Berdasarkan riset Asia Development Bank (ADB) pada 2010 lalu, masyarakat Indonesia di perkotaan hanya membutuhkan waktu rata-rata 12 menit untuk mencapai kantor bank terdekat menggunakan kendaraan umum. Sementara itu masyarakat di pedesaan membutuhkan waktu hingga 34 menit.
Muliaman menargetkan, keempat bank yang sudah meluncurkan layanan Laku Pandai bisa merekrut 128.093 agen pada tahun ini. Jika 13 bank lain ikut menjalankan Laku Pandai, jumlah agen tahun ini diperkirakan mencapai 350.000 orang dengan cakupan 75% wilayah Indonesia. Dalam dua tahun hingga tiga tahun ke depan, Muliaman menargetkan, layanan Laku Pandai bisa menjaring 20 juta–30 juta nasabah baru.
Target Laku Pandai bukan cuma penambahan nasabah baru. Yang juga penting, dana masyarakat yang selama ini ditaruh di bawah bantal bisa masuk ke sistem perbankan. Nelson Tambupolon, Kepala Eksekutir Pengawas Perbankan OJK, mengatakan, potensi dana nganggur yang belum diserap perbankan mencapai Rp 200 triliun. Jika separuh potensi dana ini bisa diserap, likuiditas bank akan meningkat.
Yang tak kalah penting, layanan bank tanpa kantor juga menargetkan peningkatan literasi keuangan masyarakat. Maklum, meski tingkat utilitas cukup tinggi, pemahaman masyarakat terhadap produk dan jasa perbankan masih rendah. Itu artinya, kata Agus, banyak orang menjadi nasabah tanpa memahami produk dan jasa perbankan. Alhasil, nasabah tidak bisa mengoptimalkan produk dan jasa keuangan yang diberikan bank ataupun lembaga keuangan lainnya.
Agus mengatakan, dampak ini tergambar dari indikator peningkatan tabungan yang berasal dari peningkatan pendapatan per kapita alias marginal propensity to save (MPS). Dalam empat tahun terakhir, indikator MPS terus menurun. Padahal, pendapatan per kapita masyarakat terus meningkat. Sebaliknya, marginal propensity to consume (MPC) justru meningkat. Artinya, kenaikan pendapatan masyarakat lebih banyak digunakan untuk konsumsi yang lebih besar.

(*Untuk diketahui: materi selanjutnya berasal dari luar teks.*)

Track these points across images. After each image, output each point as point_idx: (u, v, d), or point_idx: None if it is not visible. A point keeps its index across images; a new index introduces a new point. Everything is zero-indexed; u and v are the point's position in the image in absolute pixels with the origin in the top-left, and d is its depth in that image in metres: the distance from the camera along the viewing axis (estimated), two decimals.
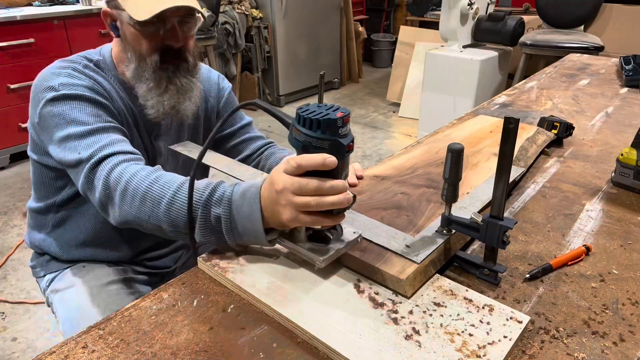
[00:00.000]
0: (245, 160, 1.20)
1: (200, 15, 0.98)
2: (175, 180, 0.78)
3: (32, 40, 3.05)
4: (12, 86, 3.03)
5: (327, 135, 0.64)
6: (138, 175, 0.80)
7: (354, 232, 0.74)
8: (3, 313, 1.90)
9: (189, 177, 0.75)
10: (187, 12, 0.96)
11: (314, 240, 0.72)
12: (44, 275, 1.13)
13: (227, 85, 1.22)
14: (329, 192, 0.64)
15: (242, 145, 1.21)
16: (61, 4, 3.33)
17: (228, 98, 1.21)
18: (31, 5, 3.26)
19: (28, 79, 3.10)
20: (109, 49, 1.04)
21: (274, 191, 0.67)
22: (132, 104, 1.03)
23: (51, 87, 0.90)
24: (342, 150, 0.65)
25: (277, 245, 0.75)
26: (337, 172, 0.65)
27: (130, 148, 0.89)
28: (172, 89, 1.00)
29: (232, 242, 0.73)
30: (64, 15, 3.16)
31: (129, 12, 0.93)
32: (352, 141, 0.67)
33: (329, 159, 0.63)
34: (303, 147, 0.66)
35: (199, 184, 0.75)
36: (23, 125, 3.15)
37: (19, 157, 3.26)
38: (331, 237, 0.73)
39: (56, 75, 0.93)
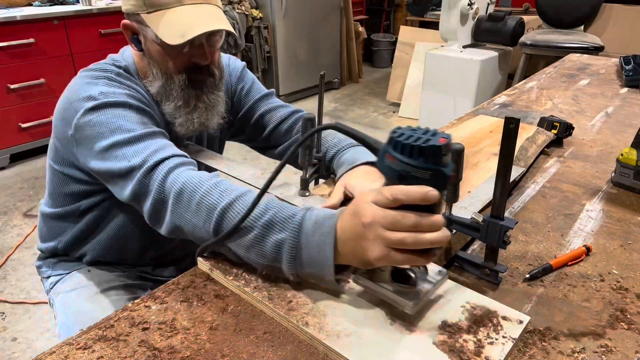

Nah, dengan layanan Laku Pandai, Agus berharap, masyarakat semakin memahami dan terampil dalam menggunakan produk dan jasa perbankan. Dengan begitu, “Kapasitas finansial mereka akan meningkat dan bisa semakin sejahtera,” imbuhnya.
Doddy Ariefianto, Kepala Subdivisi Risiko Perekonomian dan Sistem Perbankan Lembaga Penjamin Simpanan (LPS), menilai, layanan Laku Pandai akan membuat duit nganggur berputar di sistem perbankan. Itu artinya, dana nasabah akan mengalir juga ke nasabah di daerah tersebut. Ujung-ujungnya, perekonomian di daerah itu bergerak lebih cepat.
Meski begitu, Doddy mengingatkan, OJK dan bank pelaksana harus memperkuat manajemen risiko layanan Laku Pandai. Pasalnya, kepercayaan masyarakat terhadap bank berada di tangan agen. Jika ada moral hazard, layanan Laku Pandai bisa kontraproduktif. Karena itu, pengawasan dan mitigasi risiko harus diperkuat. “Mengawasi praktik penawaran investasi bodong saja (OJK) susah,” celetuk Doddy.
Jadi, regulator dan perbankan semestinya tetap harus hati-hati. Jangan sampai asal mengejar target saja!